Goat On A Boat
Tom Brady had never been in this situation before. Sure, some things were similar. The 43-year-old quarterback was flanked by Tampa Bay fans cheering their heads off as he hoisted the ball. Out in front was Cameron Brate, his tight end, who is usually responsible for blocking ferocious pass rushers coming from the outside. Brate looked up in anticipation of the pass.
Brady gave the football a heave-ho motion, rocking it back and forth for practice. Brate was shirtless, and probably more than a little inebriated, but Brady was undeterred. Three… two… one…. he seemed to count, before releasing the pigskin. For a brief second, the Lombardi Trophy hung in the air, before the 7-pound trophy’s slender stand somersaulted around the piece of silver shaped like a regulation-sized football. Brate caught it, standing up proudly.
Cheers. Airhorns. More celebrating.
Plenty of football players have hoisted the Lombardi Trophy—or the championship hardware awarded each year to the Super Bowl winning team. But the rare few (read: only) player to have thrown it from the comfort of his own vessel is Brady. That distinction may go down in history (or at least until he does it again next year), as the Tampa Bay Buccaneers celebrated their first Super Bowl win in 18 years during a boat parade in their home port. Brady tossed the trophy from the transom of his Wajer Yachts 55S named Viva a Vida, or "Live Life," which I’m told is in honor of wife Gisele Bündchen’s environmental efforts but could also be justification for having a little fun now and then. On Twitter he called it the "riskiest pass I've thrown all season."
For as much bad publicity as Brady might’ve gotten for the stunt, he more than made up for it by generating mega interest in Wajer Yachts. (For the record, I’m a lifelong Jets fan, and while there’s no love lost for Brady, who orchestrated too many winning seasons to count under center with the New England Patriots, I find all the finger wagging to be silly.) To perhaps milk this newfound attention for all its worth, the Dutch boatbuilder recently held a livestream from its headquarters in Amsterdam to announce a new flagship: the Wajer 77.
The 30-minute presentation was irreverent, it was funky. It had an MC that reminded me of a poor man’s Eugene Levy. Elon Musk was strangely brought up a couple times. The tagline for the 77—“The World Is Not Enough”—seemed tailor-made for a James Bond villain. (Or, you know, Elon Musk). And then the most famous of the 15 people who have already pre-ordered the new vessel made his appearance on screen. Calling in from his home on Davis Island, Tom Brady was effusive in his praise of the brand.

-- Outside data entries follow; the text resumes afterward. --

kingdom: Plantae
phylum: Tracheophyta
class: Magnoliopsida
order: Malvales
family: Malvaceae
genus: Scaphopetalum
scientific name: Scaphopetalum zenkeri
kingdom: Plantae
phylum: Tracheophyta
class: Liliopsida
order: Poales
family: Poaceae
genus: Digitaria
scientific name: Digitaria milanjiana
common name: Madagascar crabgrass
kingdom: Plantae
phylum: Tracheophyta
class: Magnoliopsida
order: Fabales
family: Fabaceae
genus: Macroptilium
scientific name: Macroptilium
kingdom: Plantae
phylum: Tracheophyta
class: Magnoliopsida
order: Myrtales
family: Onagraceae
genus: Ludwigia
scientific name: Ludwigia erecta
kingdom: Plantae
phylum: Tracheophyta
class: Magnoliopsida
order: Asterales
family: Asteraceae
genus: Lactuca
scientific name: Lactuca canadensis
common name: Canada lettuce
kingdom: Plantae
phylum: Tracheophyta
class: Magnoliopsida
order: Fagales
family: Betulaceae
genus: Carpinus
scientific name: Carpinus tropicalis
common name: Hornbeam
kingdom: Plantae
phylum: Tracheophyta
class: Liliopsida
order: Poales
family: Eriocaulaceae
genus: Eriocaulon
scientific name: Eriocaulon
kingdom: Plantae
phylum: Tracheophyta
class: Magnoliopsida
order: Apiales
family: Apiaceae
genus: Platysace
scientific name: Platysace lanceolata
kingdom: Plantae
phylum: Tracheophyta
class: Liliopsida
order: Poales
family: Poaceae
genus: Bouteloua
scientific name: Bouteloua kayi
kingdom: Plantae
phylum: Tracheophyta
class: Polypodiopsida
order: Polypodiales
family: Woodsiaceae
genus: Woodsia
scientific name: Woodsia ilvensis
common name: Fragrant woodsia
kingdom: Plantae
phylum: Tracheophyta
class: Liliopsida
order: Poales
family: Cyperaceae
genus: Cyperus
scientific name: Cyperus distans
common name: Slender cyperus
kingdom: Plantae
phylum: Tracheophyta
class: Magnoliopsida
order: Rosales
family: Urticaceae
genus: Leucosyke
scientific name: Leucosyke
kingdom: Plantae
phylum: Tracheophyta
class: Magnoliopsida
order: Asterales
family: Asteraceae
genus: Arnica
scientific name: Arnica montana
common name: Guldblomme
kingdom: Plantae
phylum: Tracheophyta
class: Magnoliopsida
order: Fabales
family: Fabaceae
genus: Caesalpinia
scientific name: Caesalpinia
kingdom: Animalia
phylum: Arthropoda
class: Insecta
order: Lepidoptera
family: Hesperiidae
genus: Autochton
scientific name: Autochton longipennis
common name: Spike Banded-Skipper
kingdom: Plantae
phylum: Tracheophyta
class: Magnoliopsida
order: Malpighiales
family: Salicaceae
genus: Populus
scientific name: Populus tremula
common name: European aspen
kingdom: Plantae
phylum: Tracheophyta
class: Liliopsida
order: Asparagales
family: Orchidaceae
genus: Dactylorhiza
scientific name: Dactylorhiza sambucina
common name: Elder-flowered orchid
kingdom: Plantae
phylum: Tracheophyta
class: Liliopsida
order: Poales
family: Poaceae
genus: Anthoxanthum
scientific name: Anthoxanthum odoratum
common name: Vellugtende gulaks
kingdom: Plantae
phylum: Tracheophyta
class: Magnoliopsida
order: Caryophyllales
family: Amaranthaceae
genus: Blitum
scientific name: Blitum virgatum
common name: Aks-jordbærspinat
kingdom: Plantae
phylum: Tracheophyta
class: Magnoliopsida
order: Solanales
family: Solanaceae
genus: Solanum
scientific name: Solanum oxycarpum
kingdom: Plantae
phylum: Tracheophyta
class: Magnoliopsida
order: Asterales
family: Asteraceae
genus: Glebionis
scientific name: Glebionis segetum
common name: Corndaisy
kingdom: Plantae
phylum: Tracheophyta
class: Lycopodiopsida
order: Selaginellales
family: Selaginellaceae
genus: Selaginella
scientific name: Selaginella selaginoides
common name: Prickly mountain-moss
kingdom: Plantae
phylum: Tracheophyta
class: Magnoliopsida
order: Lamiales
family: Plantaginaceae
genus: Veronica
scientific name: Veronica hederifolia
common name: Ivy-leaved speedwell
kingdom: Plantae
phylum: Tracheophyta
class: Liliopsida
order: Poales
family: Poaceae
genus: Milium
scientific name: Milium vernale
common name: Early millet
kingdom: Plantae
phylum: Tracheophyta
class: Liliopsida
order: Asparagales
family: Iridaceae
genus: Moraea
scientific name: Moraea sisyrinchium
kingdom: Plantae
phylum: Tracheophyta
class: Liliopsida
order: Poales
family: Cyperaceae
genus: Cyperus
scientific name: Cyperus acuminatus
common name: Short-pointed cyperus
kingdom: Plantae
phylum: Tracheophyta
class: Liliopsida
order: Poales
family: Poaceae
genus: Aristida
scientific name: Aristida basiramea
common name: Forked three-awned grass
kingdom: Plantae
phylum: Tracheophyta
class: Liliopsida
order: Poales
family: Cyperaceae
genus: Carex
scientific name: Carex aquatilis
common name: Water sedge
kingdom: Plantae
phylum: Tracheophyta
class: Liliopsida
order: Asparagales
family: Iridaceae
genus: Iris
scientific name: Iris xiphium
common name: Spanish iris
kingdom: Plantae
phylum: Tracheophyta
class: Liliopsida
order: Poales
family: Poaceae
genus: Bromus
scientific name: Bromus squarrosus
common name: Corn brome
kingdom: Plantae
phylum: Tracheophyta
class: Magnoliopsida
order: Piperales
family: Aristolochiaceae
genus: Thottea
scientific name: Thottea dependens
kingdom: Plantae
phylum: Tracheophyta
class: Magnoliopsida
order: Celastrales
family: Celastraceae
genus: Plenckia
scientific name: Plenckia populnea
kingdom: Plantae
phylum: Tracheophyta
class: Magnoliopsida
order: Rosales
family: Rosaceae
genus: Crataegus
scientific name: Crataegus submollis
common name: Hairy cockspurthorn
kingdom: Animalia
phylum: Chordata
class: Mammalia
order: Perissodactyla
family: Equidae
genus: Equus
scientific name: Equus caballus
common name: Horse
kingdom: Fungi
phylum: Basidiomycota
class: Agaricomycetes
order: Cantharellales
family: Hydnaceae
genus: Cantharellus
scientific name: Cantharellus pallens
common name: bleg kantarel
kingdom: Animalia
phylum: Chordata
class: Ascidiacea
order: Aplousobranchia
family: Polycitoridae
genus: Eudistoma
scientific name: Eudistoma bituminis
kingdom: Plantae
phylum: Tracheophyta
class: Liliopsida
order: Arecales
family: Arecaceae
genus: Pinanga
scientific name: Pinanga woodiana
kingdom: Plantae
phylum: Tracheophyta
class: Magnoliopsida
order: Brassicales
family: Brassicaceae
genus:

Brady said he linked up with Wajer within weeks of moving to Tampa. His current home has views of Hillsborough Bay, and when he saw the water, he realized what we’ve all come to realize at one point or another in our lives. “I said—I need a boat!” laughed Brady. “The 55 is an amazing boat, and it’s been amazing for our family,” said Brady. “I think the 77 will be a little bit more suited to what we need it for down here, which is a few more day trips and weekend trips. We spend a lot of time in the Bahamas.”
Of course, all the star power in the world shouldn’t diminish what looks to be a handsome, modern vessel that blends the plethora of sunpads found in day-boats with the vroom of a sport yacht. We were treated to an in-depth video rendering that showed off the 77’s angular lines, with a curved sheer that rises gracefully towards the bow. Down below, the interior stood out, with an interplay of white bulkheads with black detailing (such as a modern-looking bannister) leading down to a galley and workspace with two barstools that looked out at the starboard hullside window. The three cabins looked incredibly inviting with large berths, recessed lighting and well-hidden storage components.
Owner and Managing Director of Wajer Yachts, Dries Wajer, said that they projected the 77 to hit a top speed of 37 knots—more than enough for Brady and Co. to sit comfortably in the pocket and avoid blitzing squalls this offseason.
Some innovations to keep an eye on is what Wajer is calling a “hybrid fender system.” The system can inflate or deflate fenders at will, allowing owners to “click in a fender and it blow it up automatically and also deflate it, of course,” said Wajer. “It’s very simple, but [also] very practical.” Another one is a flexible deck layout that moves furniture around with the click of a button, as well as a deck cooling system that can cool off your barking dogs on a hot day.
As for Brady, he seems to have been bitten hard by the boating bug. “I’m looking forward to continuing my captainship over the course of my life, because I really enjoy being on the water,” he said. “I plan on being in Florida for a long time—I don’t see us moving out of here for quite a while, if ever. I have young kids, and it’s a great activity for our family. We’ve spent Christmas [and] New Years on our boat. Now it’s just getting into boating season here in Florida. The kids love it. My family loves it. We’ve just had some really great moments in the last 13 months being down here.”
That must come as welcome news to the rest of the 31 teams in the NFL, who just pray that a little sea spray will take Brady’s eyes off the prize. My advice? Don’t count on it.